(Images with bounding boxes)

►

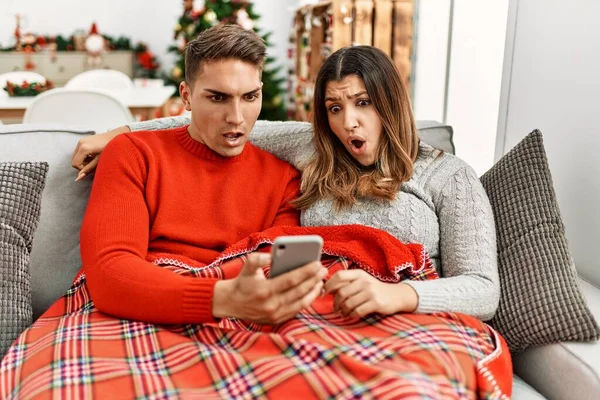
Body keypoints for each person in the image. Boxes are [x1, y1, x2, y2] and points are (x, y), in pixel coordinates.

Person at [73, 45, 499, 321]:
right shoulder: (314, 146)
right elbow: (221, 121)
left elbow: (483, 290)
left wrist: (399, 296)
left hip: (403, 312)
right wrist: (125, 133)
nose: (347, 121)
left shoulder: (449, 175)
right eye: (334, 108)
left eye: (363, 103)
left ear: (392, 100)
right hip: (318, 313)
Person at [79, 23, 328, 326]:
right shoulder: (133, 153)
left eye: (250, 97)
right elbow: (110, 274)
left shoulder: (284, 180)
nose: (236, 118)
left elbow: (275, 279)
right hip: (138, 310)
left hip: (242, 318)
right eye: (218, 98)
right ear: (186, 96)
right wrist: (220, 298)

◄
►

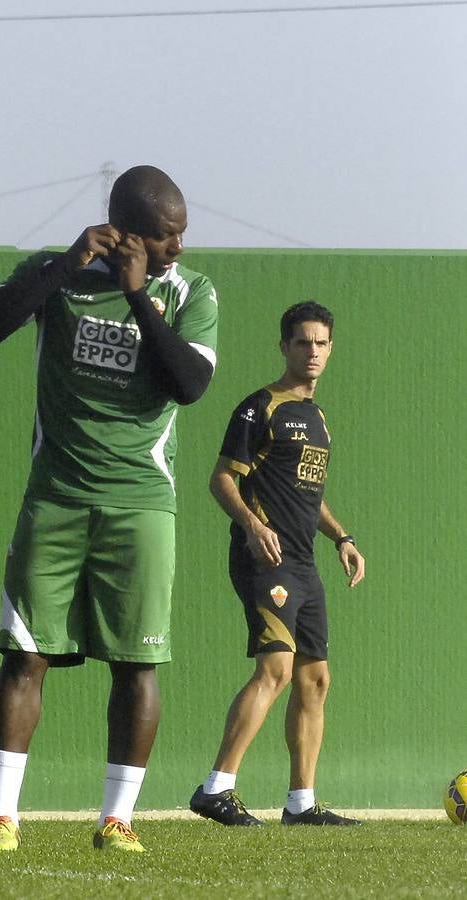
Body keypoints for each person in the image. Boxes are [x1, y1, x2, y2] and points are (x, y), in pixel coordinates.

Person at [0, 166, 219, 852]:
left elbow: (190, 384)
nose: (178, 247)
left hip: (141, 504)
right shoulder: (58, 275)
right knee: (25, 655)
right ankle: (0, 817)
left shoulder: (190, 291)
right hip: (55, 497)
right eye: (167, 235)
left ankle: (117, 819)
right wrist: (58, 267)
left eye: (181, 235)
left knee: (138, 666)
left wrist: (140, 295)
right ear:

◄

Every line above from the line with "right elbow: (221, 121)" to the line with "left eye: (250, 97)" is wanted, ends included; write them out exactly and add no other line.

FINISHED TASK:
right elbow: (221, 121)
left elbow: (483, 290)
left wrist: (399, 296)
left hip: (403, 312)
right wrist: (125, 133)
nose: (347, 121)
left shoulder: (449, 175)
right eye: (334, 108)
left eye: (363, 103)
left ear: (392, 100)
right hip: (318, 313)
Person at [79, 23, 328, 326]:
right shoulder: (133, 153)
left eye: (250, 97)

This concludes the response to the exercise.